Si tratta quindi di un tipo di arte figurativa non astratta, e per riuscire ad unire le due realtà sopracitate gli artisti hanno creato numerose tecniche, tra le quali il frottage (strofinamento) e il grottage (grattamento) di cui Max Ernst può essere definito un pioniere.

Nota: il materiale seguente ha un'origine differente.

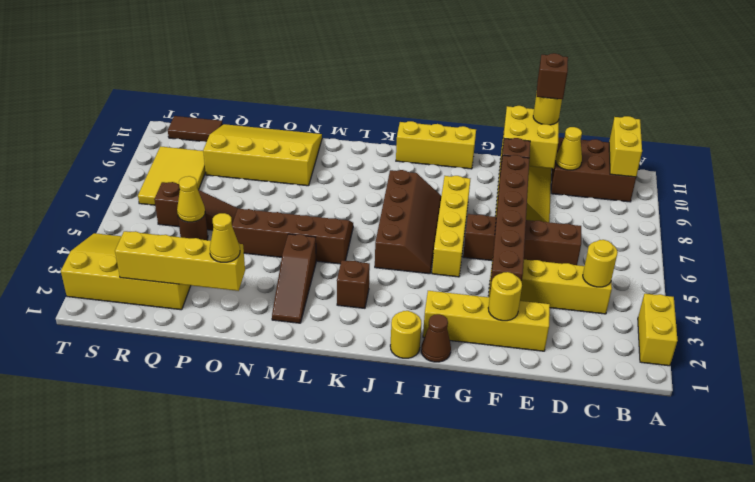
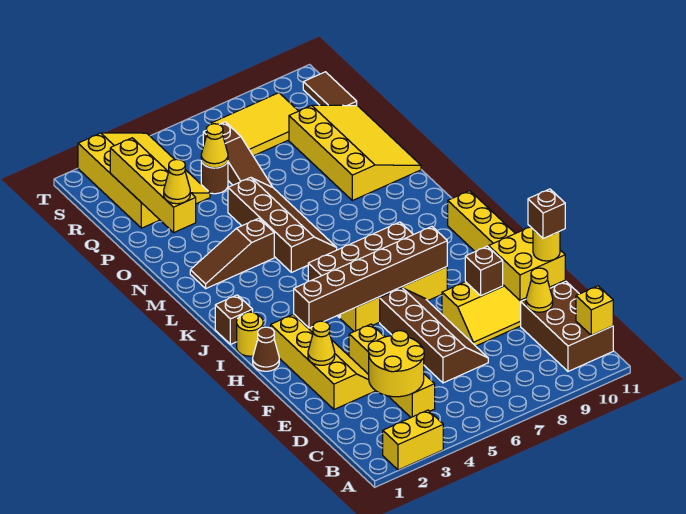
yellow 1x2 brick [609,116,642,177] -> yellow 1x1 brick [576,286,613,335]
yellow 1x1 round brick [583,240,618,287] -> yellow 2x2 round brick [368,331,424,397]
yellow 1x1 round brick [488,272,522,321] -> yellow 1x1 cone [308,321,335,365]
brown 1x6 brick [490,155,529,292] -> brown 1x6 brick moved to [294,227,447,328]
brown 1x1 brick [337,260,370,308] -> brown 1x1 brick moved to [215,295,253,344]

Non c’è da stupirsi se questo tipo di arte suscita nell’osservatore un senso di “turbamento”, bisogna ricordare che la corrente surrealista prende spunto da quella del Dadaismo, con la differenza che le modalità di azione non risultano distruttive ed anarchiche, ma costruttive e volte al raggiungimento della libertà individuale e collettiva, tramite la psicoanalisi di Freud. Max Ernst con Au premier mot limpide ci mostra un’opera che rispecchia tutti i canoni e gli obbiettivi sopracitati con chiari rimandi alla sfera erotica e simboli onirici (è possibile infatti leggere le dita incrociate come gambe affusolate di una donna e la loro congiunzione al dorso della mano come un inguine). La tela è di modeste dimensioni rispetto ad altre sue contemporanee, e solo recentemente, nel 1967, si è scoperto essere solo un frammento facente parte di un vasto ciclo pittorico. La particolarità dell’opera risiede proprio nell’unione di elementi apparentemente sconnessi tra di loro: abbiamo un muro forato dietro cui è posto un cielo blu privo di profondità, due steli a destra della figura che si concludono con dei capolini floreali spinosi che potrebbero essere di carciofo o cardi ancora chiusi, una mano femminile con lunghe unghie laccate, probabilmente il primo elemento su cui cade l’occhio osservando l’opera, un frutto rosso rotondo sostenuto dall’indice e il medio della mano incrociati a formare una X, lettera finale del nome dell’artista, e un insetto stecco che si arrampica sul muro collegato al frutto tramite un filo, messo in tensione da una biglia che gli permette di assumere una forma a M, prima lettera del nome dell’artista, asimmetrica. Gli elementi rappresentati nel dipinto sono quindi molteplici e sembra quasi lo scenario di un sogno; probabilmente la prima domanda che ci si pone osservando l’opera è “ma cosa c’entra?”. Ed è proprio questa la domanda che Max Ernst in quanto artista surrealista voleva suscitare nell’osservatore, una domanda la cui unica risposta risiede nel tentativo di conciliare due realtà all’apparenza incompatibili. La mano della donna “c’entra” perché unita ai due steli, al cielo senza profondità, al frutto rosso sferico, al filo teso grazie alla biglia e all’insetto stecco contribuisce a creare una realtà assoluta, priva di preoccupazioni estetiche e morali. È questa la risposta alla domanda, nella quale risiede il senso della bellezza surrealista.